Я спросил, чувствуя, как от отчаяния пронзительнее зазвучал голос:

– А куда же они уехали? Они тебе сказали куда?

– Нет, – сказал он, – они поехали в разные стороны.

– В разные стороны? Ты хочешь сказать…

– Я видел, как они вошли в дом часа два тому назад – я как раз шел по улице. В кино. Он уже-таки рычал на нее, как горилла. Я сказал себе: «А, черт, снова драка, а ведь столько недель было спокойно. Может, все-таки попытаться снова спасти ее от этого мешунгенер». Но когда я вернулся в дом, вижу – он заставляет ее паковать вещи.
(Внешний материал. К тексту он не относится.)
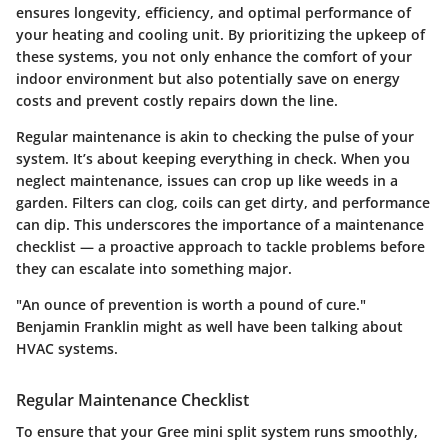
ensures longevity, efficiency, and optimal performance of
your heating and cooling unit. By prioritizing the upkeep of
these systems, you not only enhance the comfort of your
indoor environment but also potentially save on energy
costs and prevent costly repairs down the line.
Regular maintenance is akin to checking the pulse of your
system. It’s about keeping everything in check. When you
neglect maintenance, issues can crop up like weeds in a
garden. Filters can clog, coils can get dirty, and performance
can dip. This underscores the importance of a maintenance
checklist — a proactive approach to tackle problems before
they can escalate into something major.
"An ounce of prevention is worth a pound of cure."
Benjamin Franklin might as well have been talking about
HVAC systems.
Regular Maintenance Checklist
To ensure that your Gree mini split system runs smoothly,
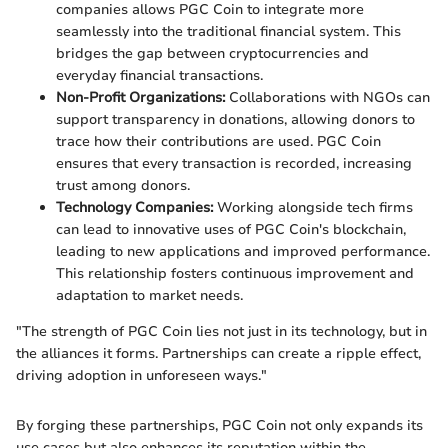
companies allows PGC Coin to integrate more
seamlessly into the traditional financial system. This
bridges the gap between cryptocurrencies and
everyday financial transactions.
Non-Profit Organizations:
Collaborations with NGOs can
support transparency in donations, allowing donors to
trace how their contributions are used. PGC Coin
ensures that every transaction is recorded, increasing
trust among donors.
Technology Companies:
Working alongside tech firms
can lead to innovative uses of PGC Coin's blockchain,
leading to new applications and improved performance.
This relationship fosters continuous improvement and
adaptation to market needs.
"The strength of PGC Coin lies not just in its technology, but in
the alliances it forms. Partnerships can create a ripple effect,
driving adoption in unforeseen ways."
By forging these partnerships, PGC Coin not only expands its
use cases but also enhances its reputation within the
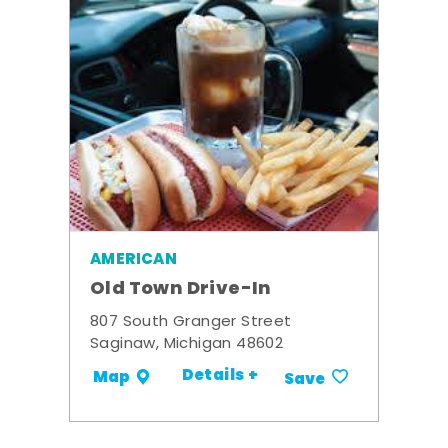
AMERICAN
Old Town Drive-In
807 South Granger Street
Saginaw, Michigan 48602
Details +
Map
Save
То есть я хочу сказать, понимаете, он пакуется у себя в комнате, а она – у себя. И все время орет на нее как сумасшедший – ой, и какими же грязными словами он ее только не обзывал!

– А Софи…

– А она – она все глаза выплакала: оба они пакуются, и он орет на нее и обзывает проституткой и шлюхой, а она ревет, как младенец. Прямо-таки тошно от всего этого! – Он помолчал, глотнул воздуха и уже медленнее возобновил свой рассказ: – Я-то не понимал, что они пакуются, чтоб уехать совсем. А потом он перегнулся через перила, увидел меня и спросил, где Етта. Я сказал, она уехала к сестре на Статен-Айленд. Он швырнул мне тридцать долларов в уплату за жилье – за Софи и за себя. Вот тут я понял, что они уезжают насовсем.